Business / Policy Watch

More controls on online payments

By Meng Jing (China Daily) Updated: 2015-08-04 08:08

More controls on online payments

Customers billing purchases at a supermarket in Hangzhou, Zhejiang province. China plans to tighten regulatory controls on the country's nearly 300 online payment firms, including Alibaba Group Holding Ltd's finance affiliate Alipay. [Long Wei / For China Daily]

China plans to tighten regulatory controls on the country's nearly 300 online payment firms, including Alibaba Group Holding Ltd's finance affiliate.

The draft rule, published by the People's Bank of China, the central bank, on Friday, has triggered concerns among the general public as it imposes a cap on the amount that can be spent online via third-party payment platforms.

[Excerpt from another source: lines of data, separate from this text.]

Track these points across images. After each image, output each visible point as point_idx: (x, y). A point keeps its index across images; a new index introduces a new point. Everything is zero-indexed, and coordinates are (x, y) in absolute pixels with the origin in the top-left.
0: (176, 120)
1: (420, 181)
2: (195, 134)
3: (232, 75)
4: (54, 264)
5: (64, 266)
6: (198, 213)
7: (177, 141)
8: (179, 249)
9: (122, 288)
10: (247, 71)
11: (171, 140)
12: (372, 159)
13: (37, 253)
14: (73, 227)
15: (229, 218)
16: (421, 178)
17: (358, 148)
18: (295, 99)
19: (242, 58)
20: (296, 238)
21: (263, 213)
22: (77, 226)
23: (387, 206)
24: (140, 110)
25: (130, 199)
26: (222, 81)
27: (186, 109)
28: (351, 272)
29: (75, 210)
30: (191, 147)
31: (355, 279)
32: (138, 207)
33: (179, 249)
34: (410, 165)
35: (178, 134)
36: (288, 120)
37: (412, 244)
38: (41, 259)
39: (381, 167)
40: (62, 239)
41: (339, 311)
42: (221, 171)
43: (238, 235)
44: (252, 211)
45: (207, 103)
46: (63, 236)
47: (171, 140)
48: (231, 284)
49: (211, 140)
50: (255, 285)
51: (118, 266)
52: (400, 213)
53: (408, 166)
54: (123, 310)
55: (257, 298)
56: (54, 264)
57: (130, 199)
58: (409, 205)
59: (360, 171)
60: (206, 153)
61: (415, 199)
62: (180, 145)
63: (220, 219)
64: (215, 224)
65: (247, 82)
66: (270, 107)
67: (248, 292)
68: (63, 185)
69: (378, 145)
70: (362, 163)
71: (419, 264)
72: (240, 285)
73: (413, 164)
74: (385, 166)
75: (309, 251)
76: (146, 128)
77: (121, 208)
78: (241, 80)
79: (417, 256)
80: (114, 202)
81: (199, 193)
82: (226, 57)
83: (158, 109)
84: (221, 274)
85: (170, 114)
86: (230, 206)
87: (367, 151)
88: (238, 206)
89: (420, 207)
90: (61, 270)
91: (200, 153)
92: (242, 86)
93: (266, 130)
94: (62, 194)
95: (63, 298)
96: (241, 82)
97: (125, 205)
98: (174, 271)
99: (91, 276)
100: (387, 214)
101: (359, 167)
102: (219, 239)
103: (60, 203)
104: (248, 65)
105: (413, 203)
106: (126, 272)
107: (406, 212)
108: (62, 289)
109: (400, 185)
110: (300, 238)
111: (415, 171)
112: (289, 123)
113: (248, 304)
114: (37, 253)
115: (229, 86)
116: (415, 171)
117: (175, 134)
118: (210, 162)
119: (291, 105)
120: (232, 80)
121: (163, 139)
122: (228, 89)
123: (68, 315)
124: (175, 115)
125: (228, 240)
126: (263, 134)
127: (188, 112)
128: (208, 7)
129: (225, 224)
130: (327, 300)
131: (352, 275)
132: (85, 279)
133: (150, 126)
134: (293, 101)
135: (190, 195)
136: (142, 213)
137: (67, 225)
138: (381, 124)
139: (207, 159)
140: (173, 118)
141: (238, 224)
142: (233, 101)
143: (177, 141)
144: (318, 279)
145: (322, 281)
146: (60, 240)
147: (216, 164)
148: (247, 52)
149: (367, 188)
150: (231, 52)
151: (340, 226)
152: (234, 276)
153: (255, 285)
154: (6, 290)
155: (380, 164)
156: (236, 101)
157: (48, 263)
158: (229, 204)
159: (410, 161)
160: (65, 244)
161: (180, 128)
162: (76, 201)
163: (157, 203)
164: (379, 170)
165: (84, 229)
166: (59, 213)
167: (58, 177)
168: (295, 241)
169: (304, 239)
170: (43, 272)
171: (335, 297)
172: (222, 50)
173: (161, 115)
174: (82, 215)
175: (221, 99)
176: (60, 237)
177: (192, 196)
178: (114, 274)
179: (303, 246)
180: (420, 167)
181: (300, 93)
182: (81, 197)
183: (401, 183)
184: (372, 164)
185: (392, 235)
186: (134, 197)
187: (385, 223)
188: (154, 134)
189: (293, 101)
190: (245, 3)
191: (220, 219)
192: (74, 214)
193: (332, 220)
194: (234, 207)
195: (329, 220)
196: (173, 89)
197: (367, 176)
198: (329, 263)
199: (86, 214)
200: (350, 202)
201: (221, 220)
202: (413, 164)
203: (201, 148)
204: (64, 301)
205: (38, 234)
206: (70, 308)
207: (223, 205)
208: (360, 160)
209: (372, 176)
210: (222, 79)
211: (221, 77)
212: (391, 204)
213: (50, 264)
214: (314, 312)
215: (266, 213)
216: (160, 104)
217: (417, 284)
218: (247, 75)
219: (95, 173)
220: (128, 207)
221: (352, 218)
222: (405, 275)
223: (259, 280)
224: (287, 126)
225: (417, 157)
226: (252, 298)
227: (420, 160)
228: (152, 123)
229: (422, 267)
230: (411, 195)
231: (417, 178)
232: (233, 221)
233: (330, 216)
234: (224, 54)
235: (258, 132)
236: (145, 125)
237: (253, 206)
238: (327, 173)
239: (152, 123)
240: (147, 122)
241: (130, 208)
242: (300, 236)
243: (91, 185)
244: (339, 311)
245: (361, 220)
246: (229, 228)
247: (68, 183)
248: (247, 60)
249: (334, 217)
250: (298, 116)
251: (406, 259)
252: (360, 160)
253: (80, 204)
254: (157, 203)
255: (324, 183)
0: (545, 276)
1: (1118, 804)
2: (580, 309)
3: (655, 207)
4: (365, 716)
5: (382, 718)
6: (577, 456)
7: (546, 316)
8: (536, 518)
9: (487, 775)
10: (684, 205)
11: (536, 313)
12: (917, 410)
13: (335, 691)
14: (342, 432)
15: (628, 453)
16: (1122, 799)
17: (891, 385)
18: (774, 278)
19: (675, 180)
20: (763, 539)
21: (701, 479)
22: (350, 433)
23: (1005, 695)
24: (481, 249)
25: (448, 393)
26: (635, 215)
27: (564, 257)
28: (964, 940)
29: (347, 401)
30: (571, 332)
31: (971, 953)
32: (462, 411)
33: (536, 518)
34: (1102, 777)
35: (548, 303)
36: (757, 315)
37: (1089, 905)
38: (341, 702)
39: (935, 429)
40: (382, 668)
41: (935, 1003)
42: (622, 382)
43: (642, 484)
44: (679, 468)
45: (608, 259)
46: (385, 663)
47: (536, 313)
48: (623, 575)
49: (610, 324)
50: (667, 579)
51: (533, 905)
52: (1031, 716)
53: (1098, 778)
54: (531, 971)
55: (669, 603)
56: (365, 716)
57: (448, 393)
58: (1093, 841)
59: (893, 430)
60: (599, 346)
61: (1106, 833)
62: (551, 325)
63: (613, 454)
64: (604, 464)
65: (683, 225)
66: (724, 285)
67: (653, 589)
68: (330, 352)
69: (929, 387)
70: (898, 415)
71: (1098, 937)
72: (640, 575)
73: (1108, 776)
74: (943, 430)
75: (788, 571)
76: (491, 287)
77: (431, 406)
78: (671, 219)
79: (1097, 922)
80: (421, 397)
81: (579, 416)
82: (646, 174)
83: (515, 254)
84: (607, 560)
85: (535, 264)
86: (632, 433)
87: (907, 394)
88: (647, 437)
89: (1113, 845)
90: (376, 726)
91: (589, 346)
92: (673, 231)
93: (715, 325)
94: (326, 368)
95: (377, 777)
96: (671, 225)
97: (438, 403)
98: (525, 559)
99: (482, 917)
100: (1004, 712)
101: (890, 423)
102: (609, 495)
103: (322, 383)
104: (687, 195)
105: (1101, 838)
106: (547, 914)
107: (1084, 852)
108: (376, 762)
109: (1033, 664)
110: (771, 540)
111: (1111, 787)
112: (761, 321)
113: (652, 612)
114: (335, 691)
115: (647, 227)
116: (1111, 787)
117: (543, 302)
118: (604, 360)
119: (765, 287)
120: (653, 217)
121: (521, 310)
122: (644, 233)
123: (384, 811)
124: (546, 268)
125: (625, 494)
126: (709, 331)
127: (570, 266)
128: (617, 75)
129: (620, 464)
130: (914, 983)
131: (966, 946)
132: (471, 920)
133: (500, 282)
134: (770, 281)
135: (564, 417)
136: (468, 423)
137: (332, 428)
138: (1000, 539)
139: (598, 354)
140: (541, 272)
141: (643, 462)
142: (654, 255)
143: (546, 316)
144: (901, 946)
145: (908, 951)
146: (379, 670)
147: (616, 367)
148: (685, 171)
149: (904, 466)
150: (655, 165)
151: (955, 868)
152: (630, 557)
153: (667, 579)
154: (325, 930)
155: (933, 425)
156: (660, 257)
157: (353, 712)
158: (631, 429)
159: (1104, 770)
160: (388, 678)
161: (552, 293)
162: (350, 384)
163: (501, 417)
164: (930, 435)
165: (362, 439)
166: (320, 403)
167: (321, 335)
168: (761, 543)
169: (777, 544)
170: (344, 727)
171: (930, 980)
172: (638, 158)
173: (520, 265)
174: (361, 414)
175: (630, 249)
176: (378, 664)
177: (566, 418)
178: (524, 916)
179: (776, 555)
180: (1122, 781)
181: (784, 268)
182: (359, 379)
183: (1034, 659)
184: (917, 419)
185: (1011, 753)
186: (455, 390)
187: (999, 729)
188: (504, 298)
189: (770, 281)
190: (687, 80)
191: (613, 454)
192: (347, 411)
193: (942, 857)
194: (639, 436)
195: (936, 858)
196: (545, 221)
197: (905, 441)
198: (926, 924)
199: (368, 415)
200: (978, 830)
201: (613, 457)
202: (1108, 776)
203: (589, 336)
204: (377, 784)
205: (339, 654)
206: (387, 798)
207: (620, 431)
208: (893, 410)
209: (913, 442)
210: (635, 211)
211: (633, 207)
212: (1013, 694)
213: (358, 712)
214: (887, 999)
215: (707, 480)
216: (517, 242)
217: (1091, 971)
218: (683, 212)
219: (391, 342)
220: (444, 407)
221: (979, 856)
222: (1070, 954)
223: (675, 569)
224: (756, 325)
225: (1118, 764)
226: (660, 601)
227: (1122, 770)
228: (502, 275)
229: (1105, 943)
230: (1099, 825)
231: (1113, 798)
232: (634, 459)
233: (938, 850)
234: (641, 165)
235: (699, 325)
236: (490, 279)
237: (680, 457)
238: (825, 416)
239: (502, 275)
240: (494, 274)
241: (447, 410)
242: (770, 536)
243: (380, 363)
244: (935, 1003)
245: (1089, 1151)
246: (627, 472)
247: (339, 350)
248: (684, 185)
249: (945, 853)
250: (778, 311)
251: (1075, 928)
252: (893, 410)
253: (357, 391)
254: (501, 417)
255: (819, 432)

Industry observers said that rather than making people's life convenient, the draft rule aims to curb online payment companies from providing services that are otherwise provided by financial institutions.

Under the draft, the PBOC plans to limit the amount an individual can pay online to 5,000 yuan ($800) per day through third-party payment accounts, unless the customer's identity can be verified by a security token and electronic signature.

The central bank is seeking public feedback on the move by Aug 28.

Many Internet shoppers expressed their frustration, saying that 5,000 yuan is not enough to buy an iPhone online.

In an unusual gesture, the central bank issued a follow-up statement during the weekend to clarify the "misunderstanding" of the draft rule. It said that customers with at least five methods of verifications can open a so-called "comprehensive account", which limits annual online or mobile payments to 200,000 yuan per person.

With three to five verification methods, customer can only open a "consumption account", with an annual transaction limit of 100,000 yuan.

Ma Tao, an Internet finance analyst at consultancy firm Analysys International, said that people's user experience is expected to remain more or less the same as online payment firms will work closely with banks to provide verifications that can live up to the requirement.

"The goal of the draft rule is to limit the business portfolio carried out by third-party payment firms as an increasing number of them have expanded their business to engage in peer-to-peer lending, wealth management and other services that were earlier offered by financial institutions in China," he said.

With mobile Internet becoming an increasingly integral part of people's lives, especially for those in urban areas, Internet-based payments have been adopted on an increasing number of occasions, from online shopping to more and more offline supermarkets, restaurants and cinemas.

Internet finance is also posing a rising threat to Chinese brick-and-mortar banks, which have lobbied for more regulations on third-party payments and peer-to-peer lending platforms.

Statistics from iResearch Consulting Group show that China's third-party payment market jumped 50.3 percent year-on-year to 8.08 trillion yuan last year.

However, Ma said the business of Alipay, China's largest online payment tool backed by Alibaba, and Tenpay, the payment tool under Tencent Holdings Ltd, will remain intact as the two online payment leaders, with a combined market share of 69.1 percent in 2014, have made a lot of efforts to evolve from an online payment tool to a comprehensive online finance services provider.

"Both of the giants have already gained licences to operate online banks. But for small online payment firms, the draft regulation will restrict their innovation capabilities and make it difficult for them to compete in the long run," said Ma.